◆ AUFGABEN:
a. Was sagt der Textauszug über Hardrath zu diesen Punkten?
(i) Seit wann ist Hardrath blind?
(ii) Wie bezeichnet sie die Szene der Blinden?
(iii) Woraus besteht ihr linkes Auge?
b. Können Sie den Textauszug über Hardrath von „Sehen prägt die“ bis „nicht zu erkennen.“ wortgetreu wiedergeben?
c. Wie geht der Textauszug über Hardrath nach seinem letzten Satz weiter? Schreiben Sie die Fortsetzung.

Gleich zu Beginn des Gesprächs unterstreicht Hardrath: „Alles, was ich sage, beruht auf meiner persönlichen Wahrnehmung. Es gibt viele blinde Menschen, die Dinge möglicherweise anders erleben“ – denn „die eine“ Gemeinschaft von Blinden gibt es nicht. Im Gegenteil: „Die Szene ist total divers.“ Das werde oft vergessen, dieser Punkt ist ihr sehr wichtig.
Sehen prägt die Sprache
Hardrath ist von Geburt an blind. Nur wenn die Sonne ihr grell ins rechte Auge scheint, oder eine Taschenlampe, erkennt sie den Unterschied zwischen hell und dunkel. Ihr linkes Auge ist aus Glas. Dies ist selbst für jemanden, der Bescheid weiß, nicht zu erkennen.

◆ ERFASSTE DATENSÄTZE:
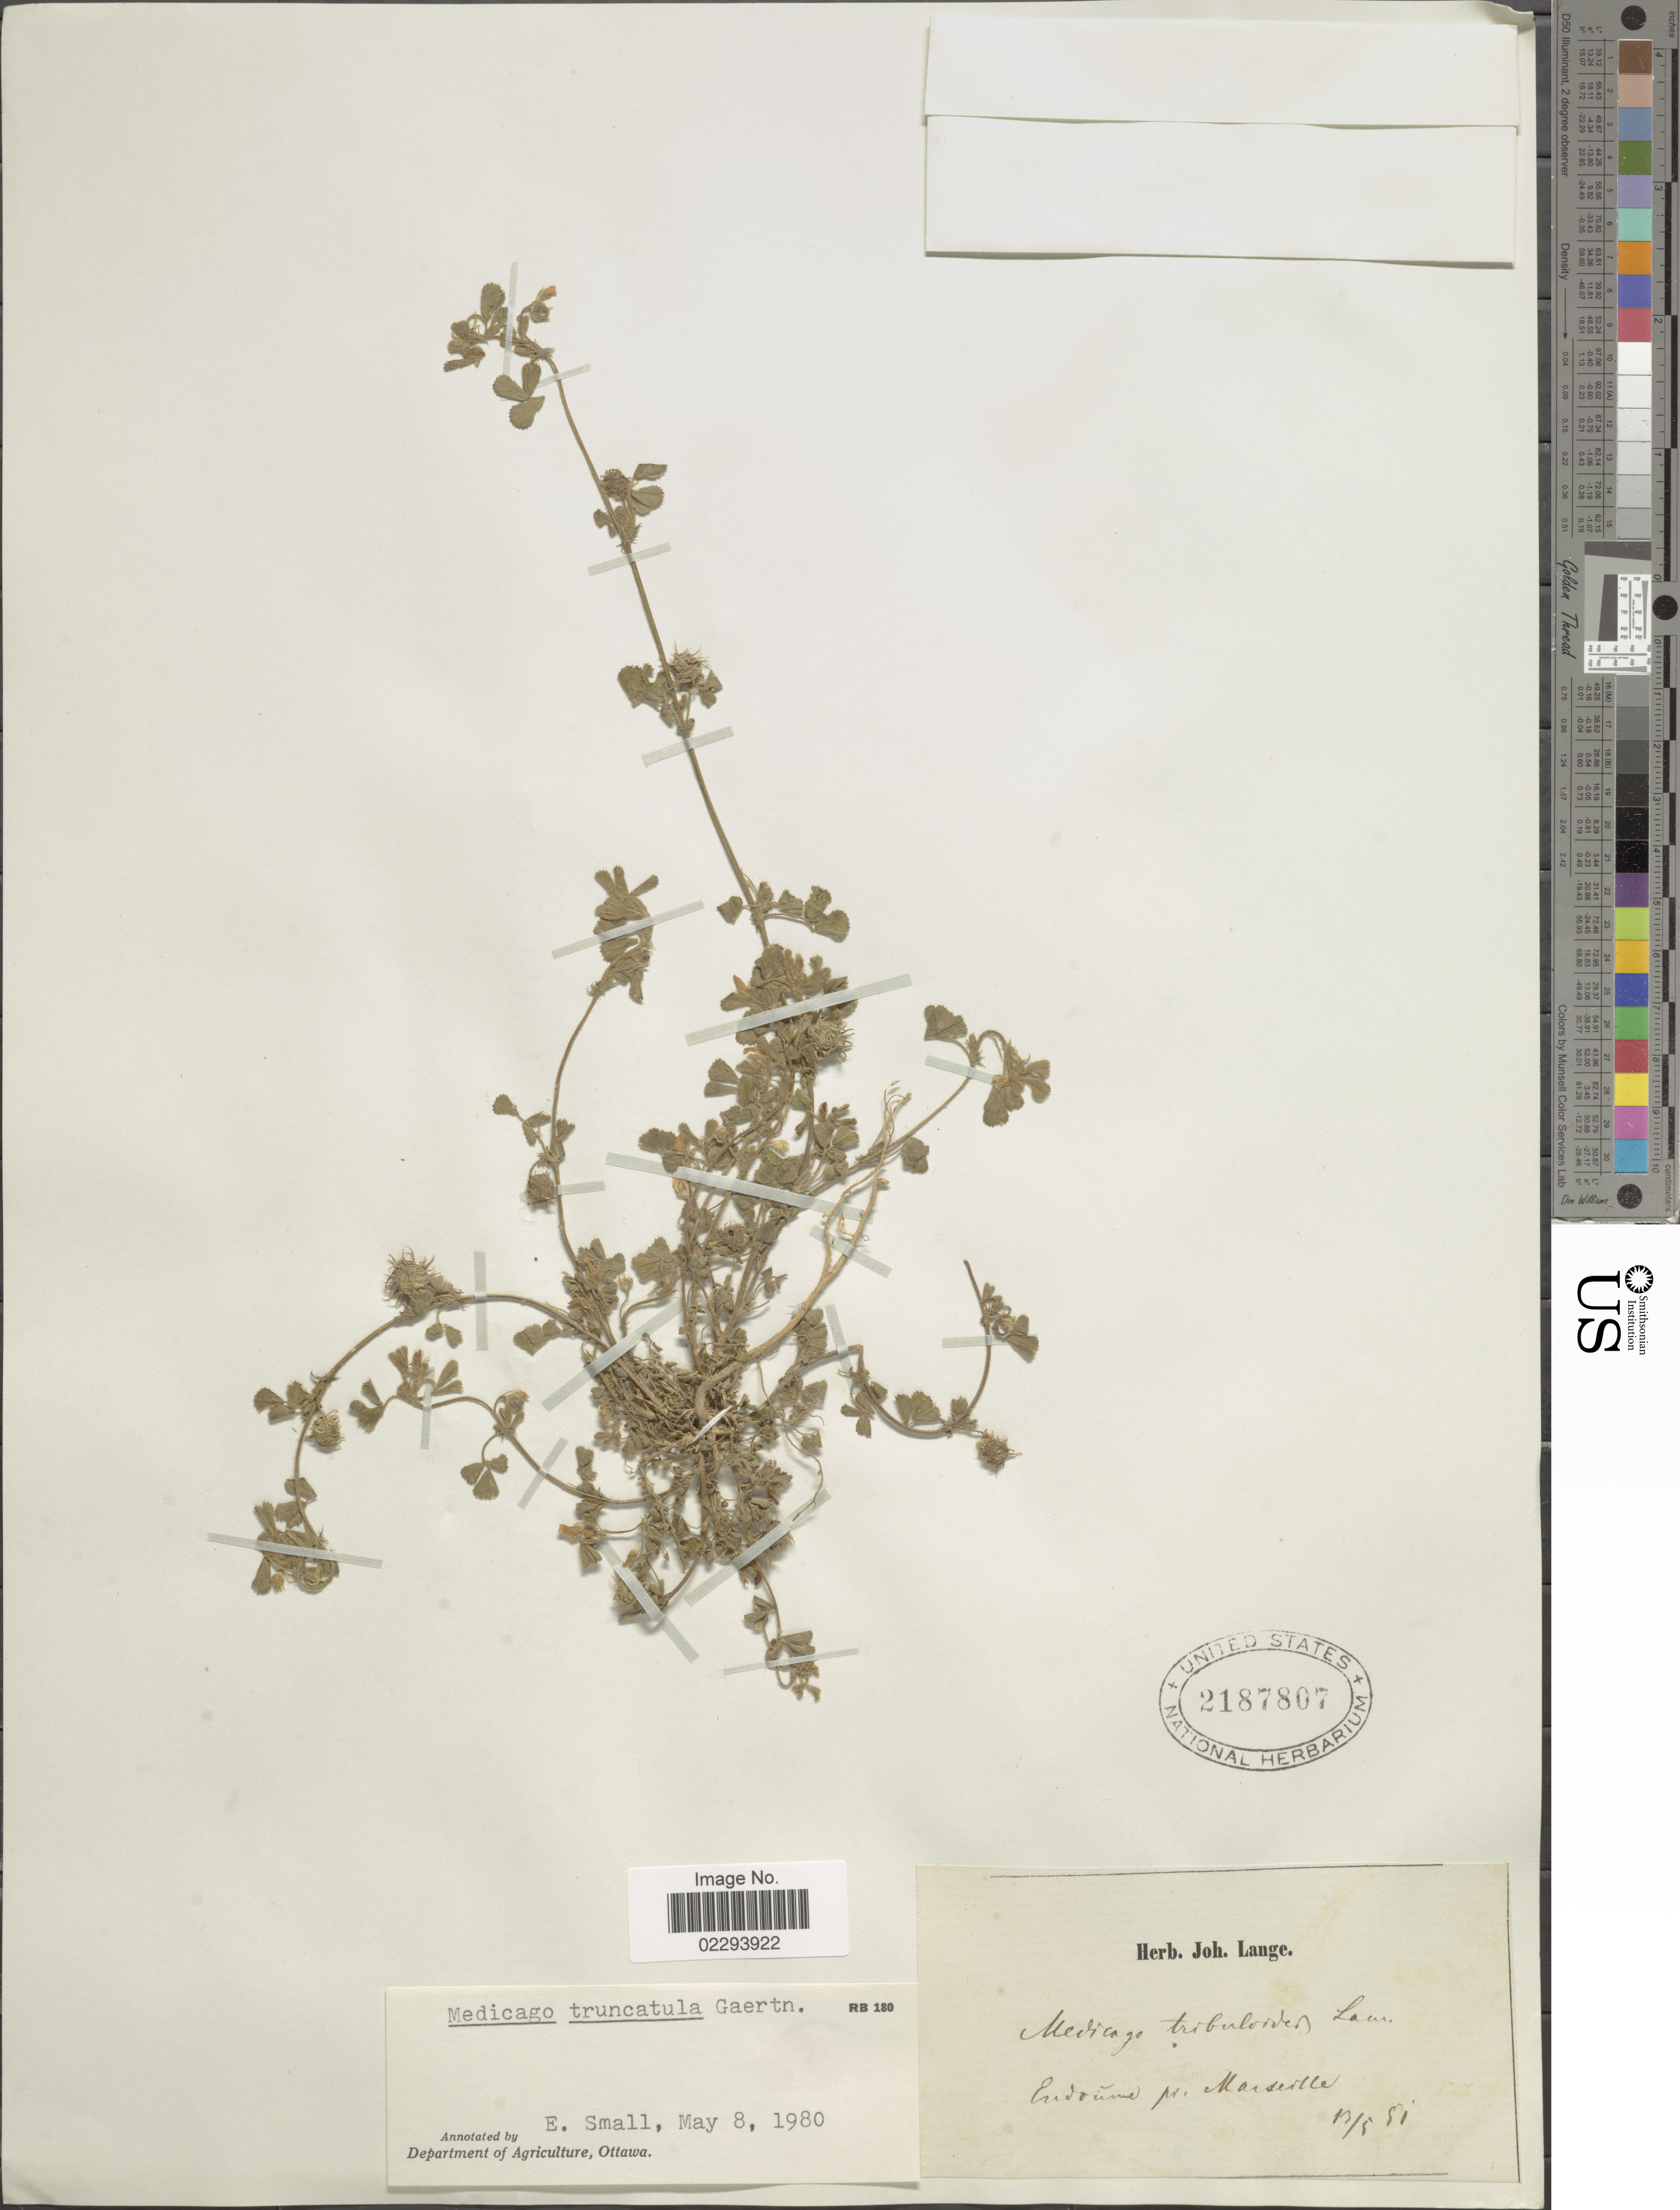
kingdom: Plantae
* * *
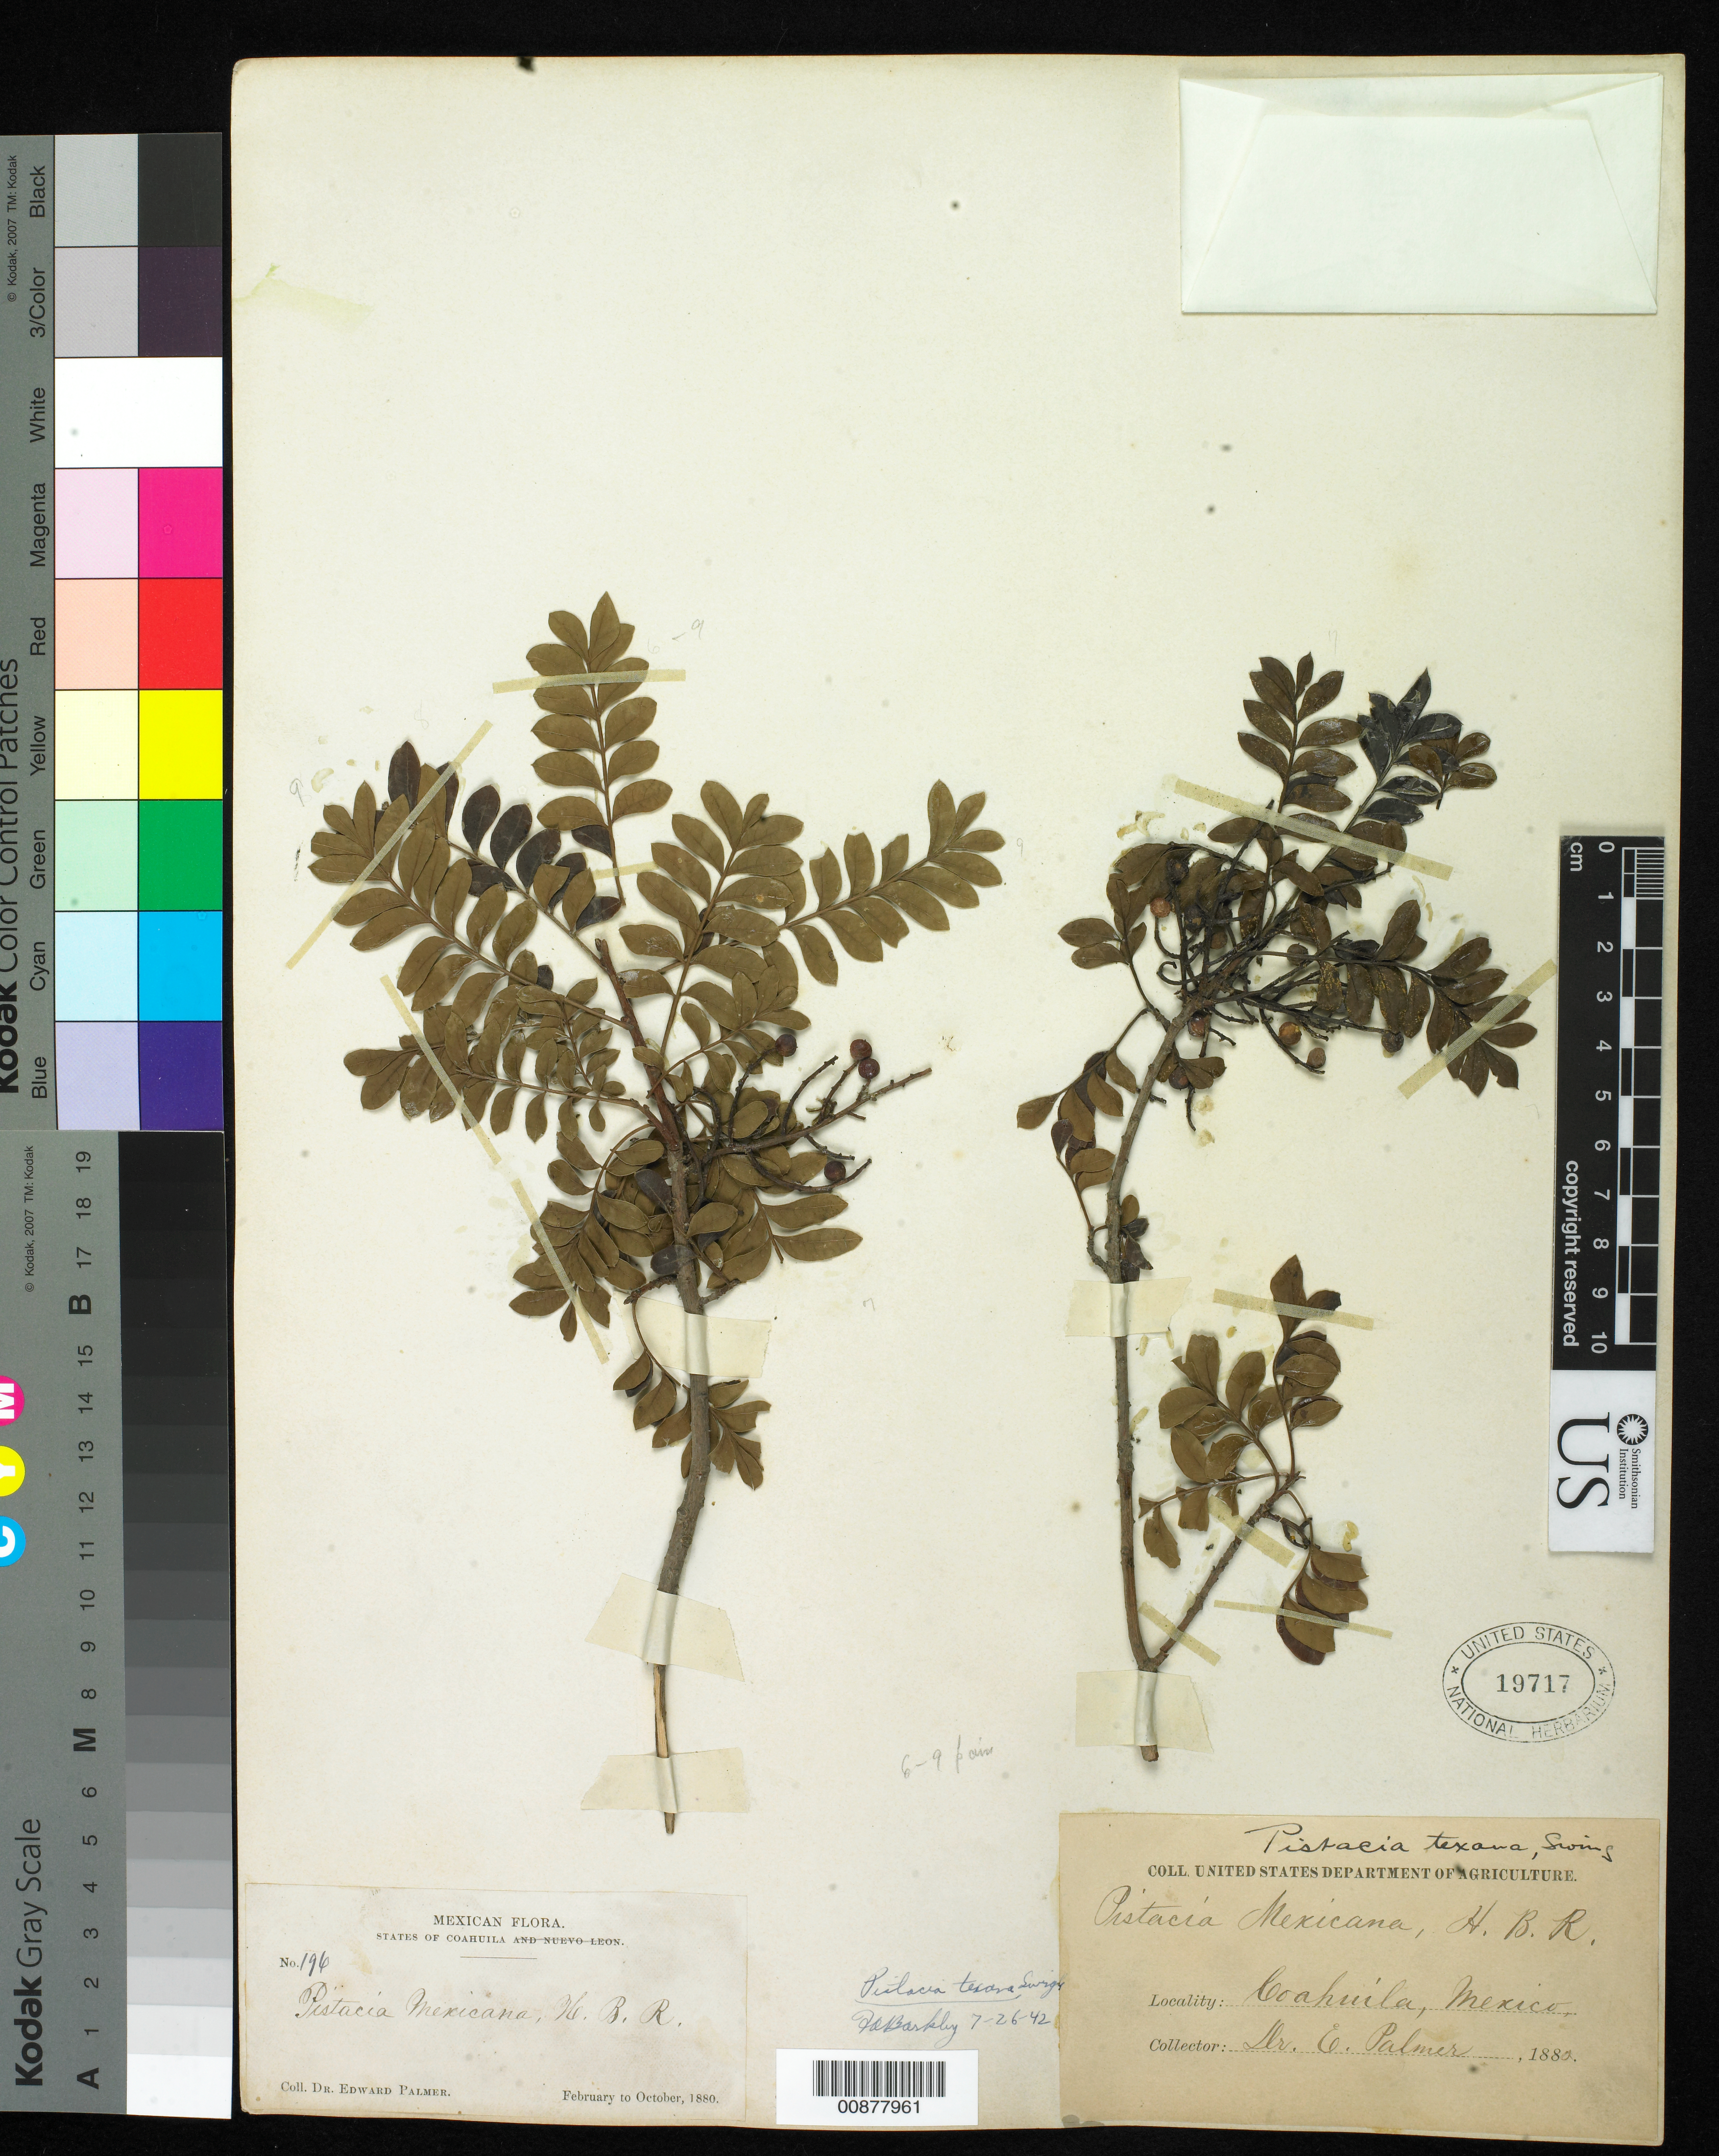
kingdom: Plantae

◆ LÖSUNGEN JE AUFGABE:
a.
(i) Von Geburt an.
(ii) Als „total divers“.
(iii) Aus Glas.

b.
Sehen prägt die Sprache
Hardrath ist von Geburt an blind. Nur wenn die Sonne ihr grell ins rechte Auge scheint, oder eine Taschenlampe, erkennt sie den Unterschied zwischen hell und dunkel. Ihr linkes Auge ist aus Glas. Dies ist selbst für jemanden, der Bescheid weiß, nicht zu erkennen.

c.
Täglich muss sich die Frau in einer Welt zurechtfinden, die für Sehende gemacht ist. „Sehende“, so nennen Menschen mit Sehbehinderung Menschen ohne Sehbehinderung. Die Sprache verdeutlicht, wie sehr das Sehvermögen das Leben prägt. Wer sich verabschiedet, sagt „wir sehen uns“. Wer etwas zeigen möchte, sagt „schau mal“. Und wer eine Meinung vertritt, hat eine bestimmte Sichtweise.
Hardrath nutzt diese Redewendungen ebenfalls. Warum auch nicht? Es ist die Sprache, mit der sie aufgewachsen ist. Für sie ist es entscheidend, dass sie am gesellschaftlichen Leben teilhaben kann. Dass Barrieren zu den Sehenden verschwinden. Dass Menschen keine Berührungsängste mehr haben. „Bei manchen gehen direkt die Schotten runter, wenn ich sie anspreche“, sagt sie. „Das merkt man richtig.“
Umgekehrt gibt es aber auch diejenigen, die übereifrig sind und ihre Hilfe aufdrängen. „Eigentlich sollte es selbstverständlich sein, kurz zu fragen. Denn ob ich Hilfe brauche, entscheide ich.“ Ein absolutes No-Go: ungefragt am Stock ziehen.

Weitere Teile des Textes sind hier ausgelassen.